Two key findings emerged from this analysis. First, residues 64 B (β2m threonine) and 235 A (α3 proline), both located in distal domains (Figure 6), showed the largest BC increases upon peptide binding. All peptides increased 64 B's betweenness, suggesting an allosteric effect near the β2m/pMHC core, reinforcing surrounding interactions. However, 235 A's BC increase was observed only with RQW and MVW, not ALW. 

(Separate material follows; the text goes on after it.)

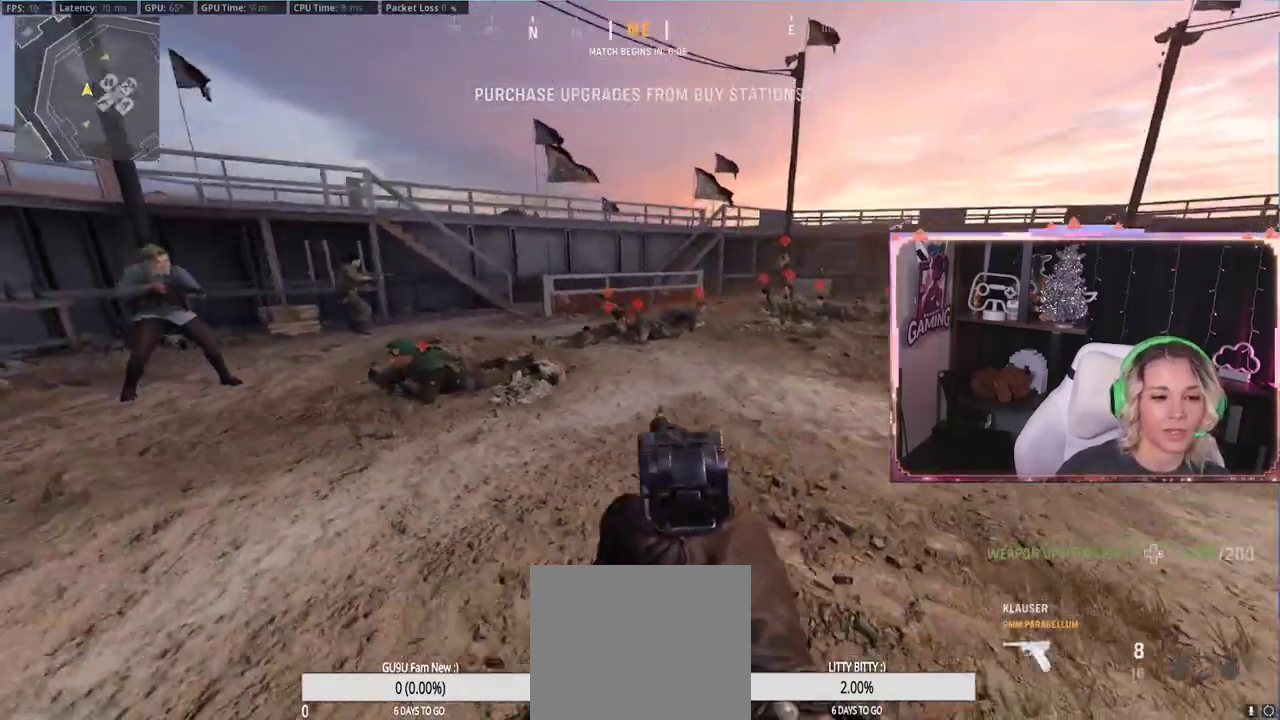
{"buttons": [], "left_stick": "down-left", "right_stick": "center", "events": [[83, "right_stick", "center"], [117, "L2", "up"], [150, "R2", "down"], [150, "right_stick", "up-right"], [217, "left_stick", "down-left"], [250, "R2", "up"], [250, "right_stick", "center"], [367, "A", "down"], [433, "A", "up"]]}
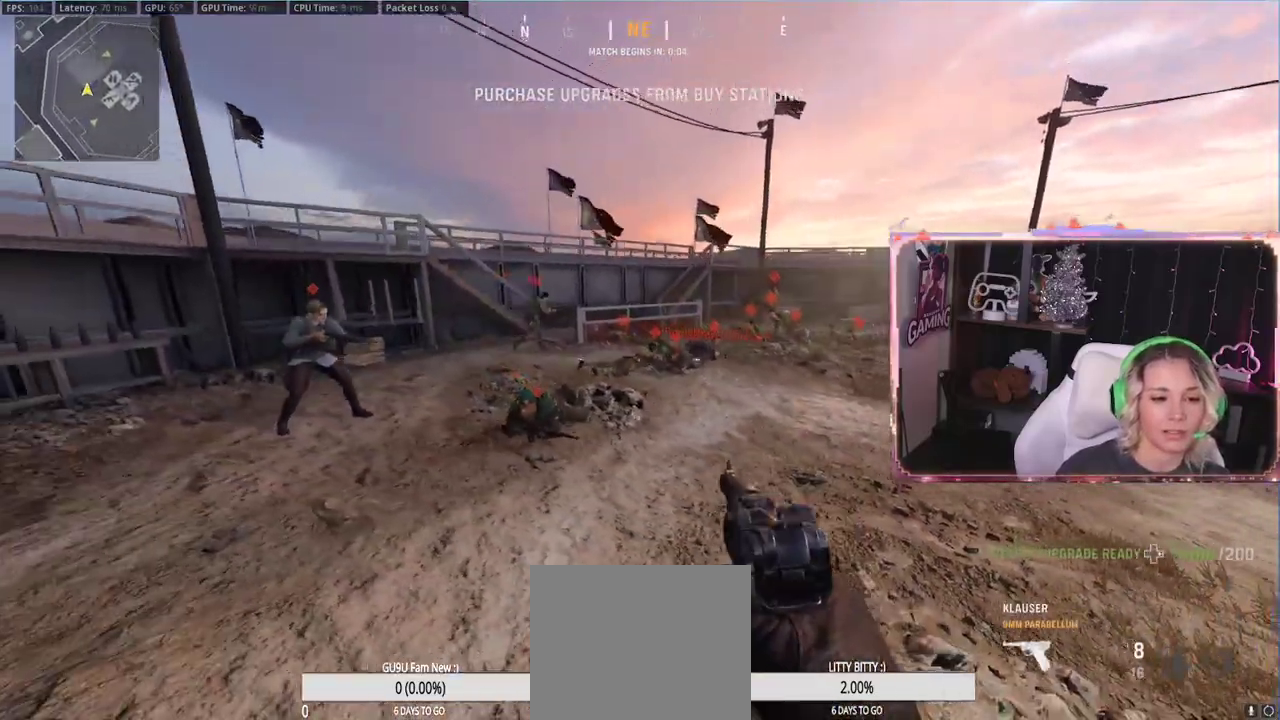
{"buttons": ["L2", "R2"], "left_stick": "down-left", "right_stick": "down-right", "events": [[17, "L2", "down"], [67, "R2", "down"], [333, "right_stick", "down-right"]]}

The first finding leads to the second key finding: for most residues in Figure 4, BC patterns were shared between the ALW and peptide-free systems, as well as between the RQW and MVW peptides, consistent with the lack of structural effects upon ALW binding. Consequently, the behavior of Pro235(α3) is particularly noteworthy; its high mean BC as shown in Figure 4 underscores its general importance to the structural integrity of the complex, while its significant and selective increase in BC upon binding of the strongly stabilizing peptides RQW and MVW further pinpoints it as a key residue involved in mediating peptide-specific allosteric effects on pMHC stability.

Discussion

This study investigated the influence of different peptide ligands on the structural dynamics and conformational stability of HLA-A*02:01 using molecular dynamics simulations. Essential dynamics and protein energy network analyses provided insights into peptide-induced changes in MHC-I and the modulation of complex dynamics.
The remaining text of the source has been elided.